Mit perfekter Verpflegung ging es zurück nach Kitzbühel, wo der abschließende Anstieg auf das Kitzbüheler Horn auf uns wartete. Leider funktionierte meine Gruppe nicht besonders gut, da sich jeder für den Horn-Anstieg "schonen" wollte. Nach einem Schluck Cola von Alex nahm ich die letzten 800 Höhenmeter in Angriff. Auch hier fühlten sich meine Beine zu Beginn noch gut an. Nur mein Rücken schmerzte aufgrund des Sturzes, und das Aufstehen aus dem Sattel bereitete Schmerzen. Die letzten 300 Höhenmeter mit einer maximalen Steigung von 22,3 % verlangten mir alles ab. Das Einzige, was mich beruhigte, war die Tatsache, dass um mich herum jeder genauso litt. Schließlich erreichte ich nach 7 Stunden und 16 Minuten, begleitet von Kamera und Auto, das Ziel als erste Dame (insgesamt Platz 40) und setzte damit einen neuen Streckenrekord. Nach kurzen Interviews und zahlreichen Bilder konnte ich dann endlich mit Alex und meinen Eltern bei einem Bier auf den Sieg anstoßen.

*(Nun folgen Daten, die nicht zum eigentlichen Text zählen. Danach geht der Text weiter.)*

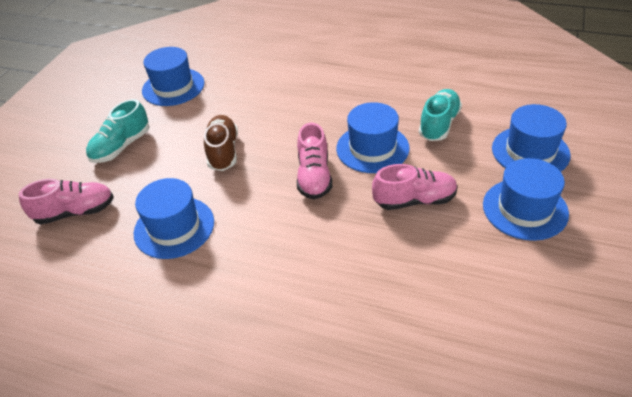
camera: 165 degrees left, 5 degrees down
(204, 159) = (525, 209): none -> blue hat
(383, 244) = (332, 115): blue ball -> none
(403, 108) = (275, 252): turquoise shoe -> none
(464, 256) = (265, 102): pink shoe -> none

Was bleibt, ist ein Gefühl unbeschreiblicher Dankbarkeit. Dankbarkeit für alle, die von zu Hause aus mitgefiebert haben, für all die Glückwünsche, für jene, die mich die gesamte Saison über bei zahlreichen Trainingskilometern begleitet haben. Ein besonderer Dank geht an Boris, der mich besonders in diesem Jahr zu einer besseren/schnelleren Athletin gemacht hat, an meine Eltern, die mich im Ziel herzlich empfangen und sich um meine Verletzungen gekümmert haben, an die Unterstützung entlang der Strecke, insbesondere an meinen Bruder und Tami, die an diesem Tag ein Sprinttraining absolvierten, um mir die Flaschen zu reichen. Und nicht zuletzt danke ich Alex, der nicht nur einen Tag vor dem Rennen mein Rad rennbereit gemacht hat, sondern am Renntag Unglaubliches geleistet hat. Vielen lieben Dank!